### EXERCISE OBJECTIVE
Transcribe word for word the lines below from the line with "## Reflection and Follow-up" through the line with "- **Risk-Managed Innovation", ends included.

(Document images with source code)

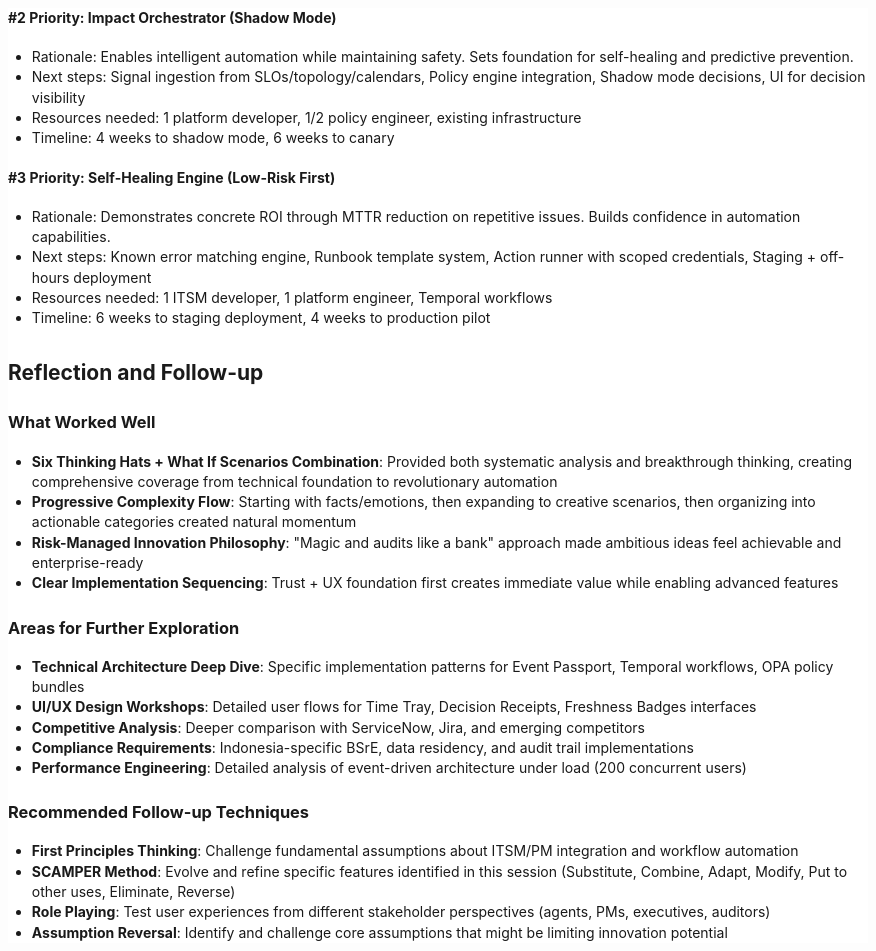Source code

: #### #2 Priority: Impact Orchestrator (Shadow Mode)

- Rationale: Enables intelligent automation while maintaining safety. Sets foundation for self-healing and predictive prevention.
- Next steps: Signal ingestion from SLOs/topology/calendars, Policy engine integration, Shadow mode decisions, UI for decision visibility
- Resources needed: 1 platform developer, 1/2 policy engineer, existing infrastructure
- Timeline: 4 weeks to shadow mode, 6 weeks to canary

#### #3 Priority: Self-Healing Engine (Low-Risk First)

- Rationale: Demonstrates concrete ROI through MTTR reduction on repetitive issues. Builds confidence in automation capabilities.
- Next steps: Known error matching engine, Runbook template system, Action runner with scoped credentials, Staging + off-hours deployment
- Resources needed: 1 ITSM developer, 1 platform engineer, Temporal workflows
- Timeline: 6 weeks to staging deployment, 4 weeks to production pilot

## Reflection and Follow-up

### What Worked Well

- **Six Thinking Hats + What If Scenarios Combination**: Provided both systematic analysis and breakthrough thinking, creating comprehensive coverage from technical foundation to revolutionary automation
- **Progressive Complexity Flow**: Starting with facts/emotions, then expanding to creative scenarios, then organizing into actionable categories created natural momentum
- **Risk-Managed Innovation Philosophy**: "Magic and audits like a bank" approach made ambitious ideas feel achievable and enterprise-ready
- **Clear Implementation Sequencing**: Trust + UX foundation first creates immediate value while enabling advanced features

### Areas for Further Exploration

- **Technical Architecture Deep Dive**: Specific implementation patterns for Event Passport, Temporal workflows, OPA policy bundles
- **UI/UX Design Workshops**: Detailed user flows for Time Tray, Decision Receipts, Freshness Badges interfaces
- **Competitive Analysis**: Deeper comparison with ServiceNow, Jira, and emerging competitors
- **Compliance Requirements**: Indonesia-specific BSrE, data residency, and audit trail implementations
- **Performance Engineering**: Detailed analysis of event-driven architecture under load (200 concurrent users)

### Recommended Follow-up Techniques

- **First Principles Thinking**: Challenge fundamental assumptions about ITSM/PM integration and workflow automation
- **SCAMPER Method**: Evolve and refine specific features identified in this session (Substitute, Combine, Adapt, Modify, Put to other uses, Eliminate, Reverse)
- **Role Playing**: Test user experiences from different stakeholder perspectives (agents, PMs, executives, auditors)
- **Assumption Reversal**: Identify and challenge core assumptions that might be limiting innovation potential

### SOLUTION FOR THIS EXERCISE
## Reflection and Follow-up

### What Worked Well

- **Six Thinking Hats + What If Scenarios Combination**: Provided both systematic analysis and breakthrough thinking, creating comprehensive coverage from technical foundation to revolutionary automation
- **Progressive Complexity Flow**: Starting with facts/emotions, then expanding to creative scenarios, then organizing into actionable categories created natural momentum
- **Risk-Managed Innovation Philosophy**: "Magic and audits like a bank" approach made ambitious ideas feel achievable and enterprise-ready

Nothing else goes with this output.